A morte de 56 pessoas em um presídio de Manaus expôs mais uma vez falhas crônicas do sistema penitenciário brasileiro como a superlotação e a falta de segurança dentro dos presídios. Em resposta ao episódio, o presidente Michel Temer antecipou o anúncio do Plano Nacional de Segurança, na quinta-feira (5). No dia seguinte, outro massacre causou 33 mortes em uma penitenciária em Roraima.
A primeira manifestação pública de Temer sobre o assunto, três dias após o massacre, enfatizou que o governo vai construir mais cinco presídios de segurança máxima. A segunda ação mencionada foi a liberação de R$ 150 milhões para implantação de bloqueadores de sinal de celulares em presídios estaduais.
As medidas foram as destacadas por Temer dentro daquilo que o presidente classificou como “necessidade imperiosa” de a União atuar no sistema de segurança – hoje uma atribuição principalmente dos governos estaduais, como determina a Constituição.
Na avaliação de organizações e entidades que se dedicam ao estudo e avaliação de políticas de segurança pública, a resposta de Temer reforça uma característica das ações públicas para essa área nas últimas décadas: a criação de vagas em presídios e mais rigor no ordenamento jurídico.
Eixos de ação de um lado, realidade do outro
O governo federal não informou a previsão da entrega dos futuros presídios. Com eles, espera-se aumentar entre 1.000 e 1.250 o número de vagas disponíveis no sistema penitenciário. Além dessas unidades, há previsão da liberação de verbas para construção de presídios estaduais, com capacidade média de 1.000 lugares, o que resultaria em mais 30 mil vagas, aproximadamente.
O dado oficial mais recente calcula em 376.669 as vagas existentes, de acordo com o Levantamento Nacional de Informações Penitenciárias de 2014. Quantidade bastante inferior à população carcerária brasileira.

ATIVIDADE 1: Reproduza o texto sobre o massacre no presídio de Manaus do começo ao fim, sem trocar, tirar ou acrescentar nenhuma palavra.

DADOS FORNECIDOS:
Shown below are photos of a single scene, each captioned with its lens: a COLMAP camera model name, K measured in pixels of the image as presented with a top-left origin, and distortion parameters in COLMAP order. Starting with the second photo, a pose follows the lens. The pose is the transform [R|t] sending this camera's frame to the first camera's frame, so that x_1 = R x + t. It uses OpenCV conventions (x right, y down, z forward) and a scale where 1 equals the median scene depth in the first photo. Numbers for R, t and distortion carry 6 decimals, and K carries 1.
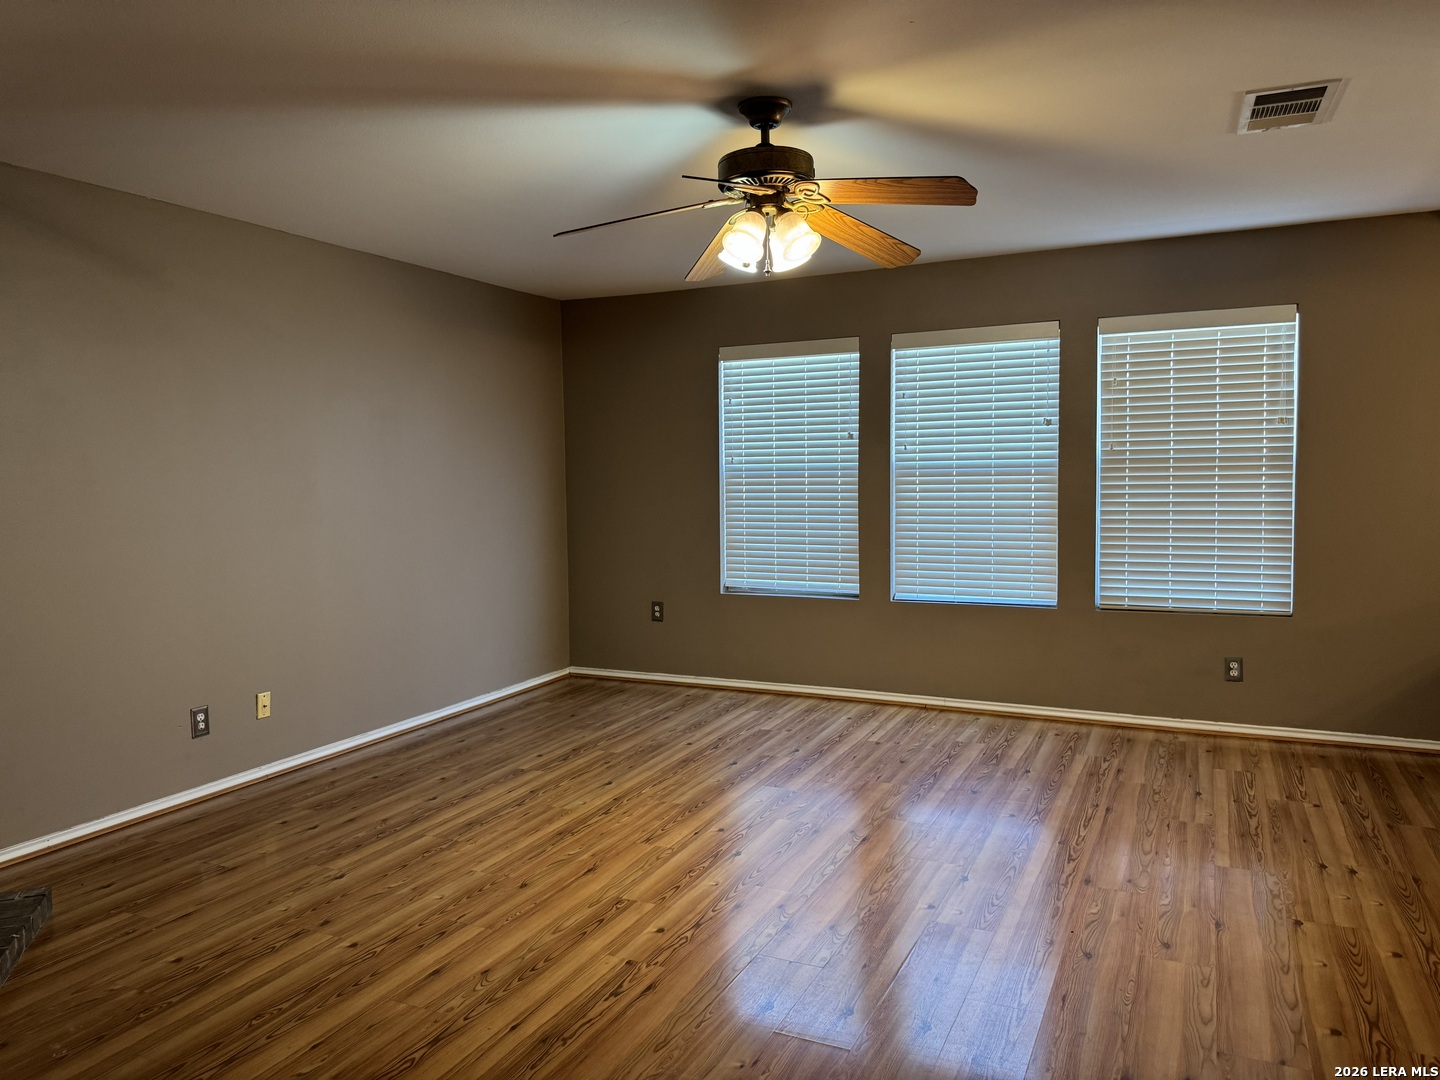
lens RADIAL K [[1024.3, 0, 713.7], [0, 1024.3, 537.2], [0, 0, 1]] dist [-0.000537, -0.010965]
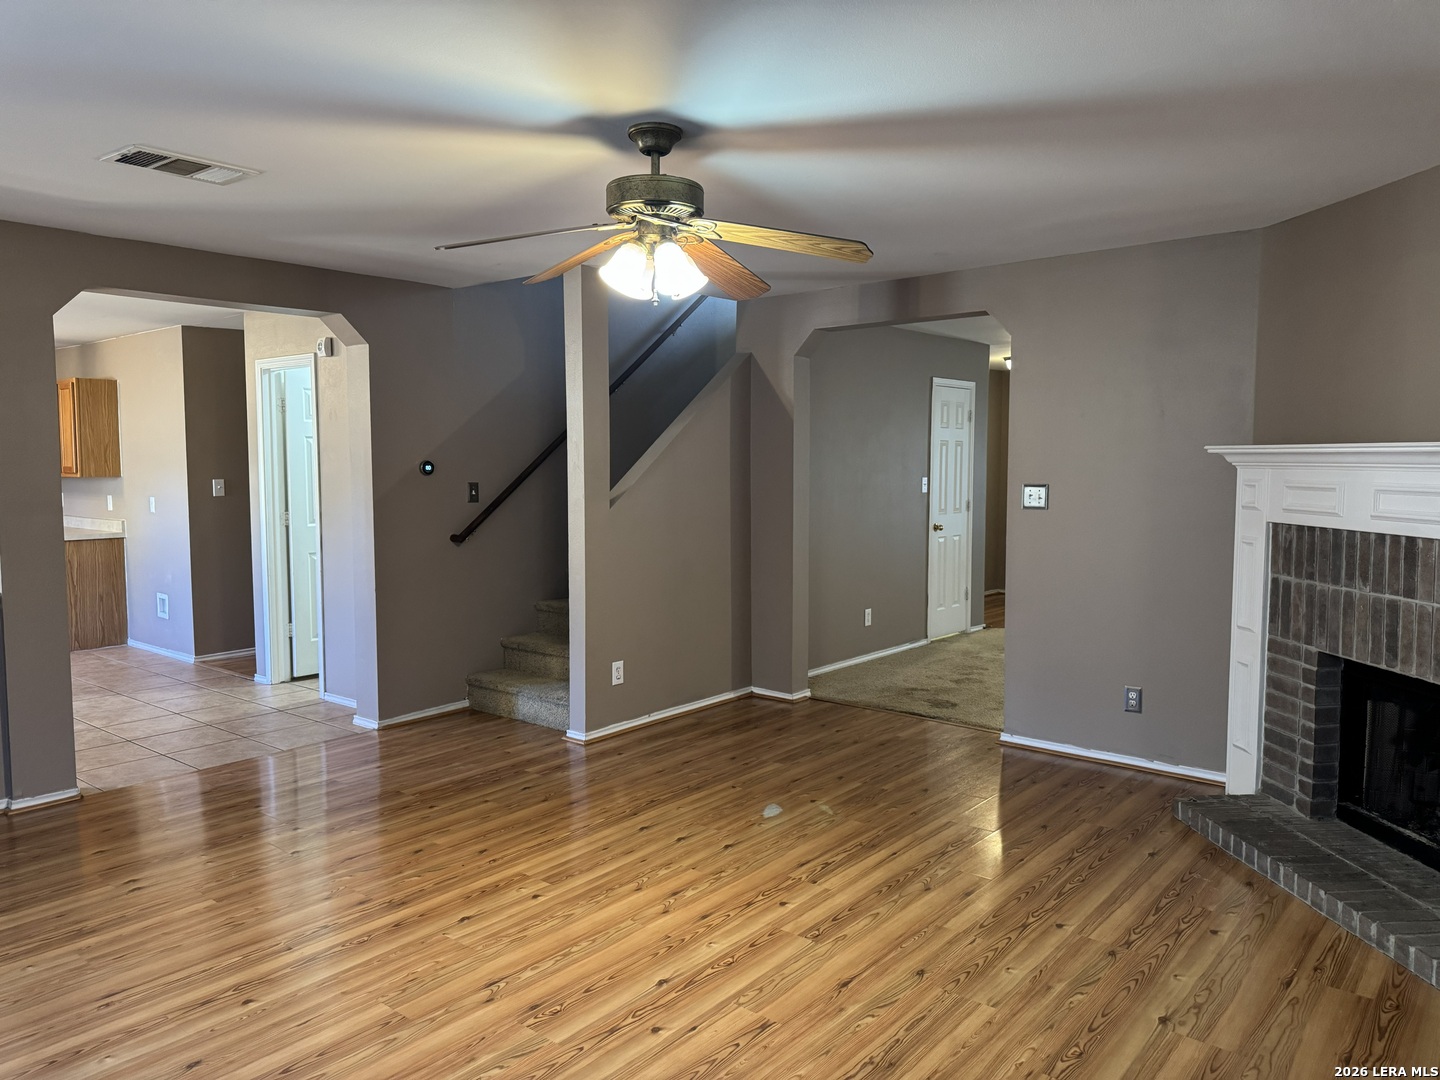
lens RADIAL K [[1024.3, 0, 715.6], [0, 1024.3, 540.6], [0, 0, 1]] dist [-0.000537, -0.010965]
pose [[-0.970041, -0.005272, 0.242883, -0.241396], [0.029641, 0.989727, 0.139864, -0.167611], [-0.241125, 0.142873, -0.959920, 1.956479]]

ATIVIDADE 2: Filtre os registros e copie cada linha que tenha a palavra "lens". Maiúsculas e minúsculas contam.

RESULTADO DO EXERCÍCIO 1:
A morte de 56 pessoas em um presídio de Manaus expôs mais uma vez falhas crônicas do sistema penitenciário brasileiro como a superlotação e a falta de segurança dentro dos presídios. Em resposta ao episódio, o presidente Michel Temer antecipou o anúncio do Plano Nacional de Segurança, na quinta-feira (5). No dia seguinte, outro massacre causou 33 mortes em uma penitenciária em Roraima.
A primeira manifestação pública de Temer sobre o assunto, três dias após o massacre, enfatizou que o governo vai construir mais cinco presídios de segurança máxima. A segunda ação mencionada foi a liberação de R$ 150 milhões para implantação de bloqueadores de sinal de celulares em presídios estaduais.
As medidas foram as destacadas por Temer dentro daquilo que o presidente classificou como “necessidade imperiosa” de a União atuar no sistema de segurança – hoje uma atribuição principalmente dos governos estaduais, como determina a Constituição.
Na avaliação de organizações e entidades que se dedicam ao estudo e avaliação de políticas de segurança pública, a resposta de Temer reforça uma característica das ações públicas para essa área nas últimas décadas: a criação de vagas em presídios e mais rigor no ordenamento jurídico.
Eixos de ação de um lado, realidade do outro
O governo federal não informou a previsão da entrega dos futuros presídios. Com eles, espera-se aumentar entre 1.000 e 1.250 o número de vagas disponíveis no sistema penitenciário. Além dessas unidades, há previsão da liberação de verbas para construção de presídios estaduais, com capacidade média de 1.000 lugares, o que resultaria em mais 30 mil vagas, aproximadamente.
O dado oficial mais recente calcula em 376.669 as vagas existentes, de acordo com o Levantamento Nacional de Informações Penitenciárias de 2014. Quantidade bastante inferior à população carcerária brasileira.

RESULTADO DO EXERCÍCIO 2:
Shown below are photos of a single scene, each captioned with its lens: a COLMAP camera model name, K measured in pixels of the image as presented with a top-left origin, and distortion parameters in COLMAP order. Starting with the second photo, a pose follows the lens. The pose is the transform [R|t] sending this camera's frame to the first camera's frame, so that x_1 = R x + t. It uses OpenCV conventions (x right, y down, z forward) and a scale where 1 equals the median scene depth in the first photo. Numbers for R, t and distortion carry 6 decimals, and K carries 1.
lens RADIAL K [[1024.3, 0, 713.7], [0, 1024.3, 537.2], [0, 0, 1]] dist [-0.000537, -0.010965]
lens RADIAL K [[1024.3, 0, 715.6], [0, 1024.3, 540.6], [0, 0, 1]] dist [-0.000537, -0.010965]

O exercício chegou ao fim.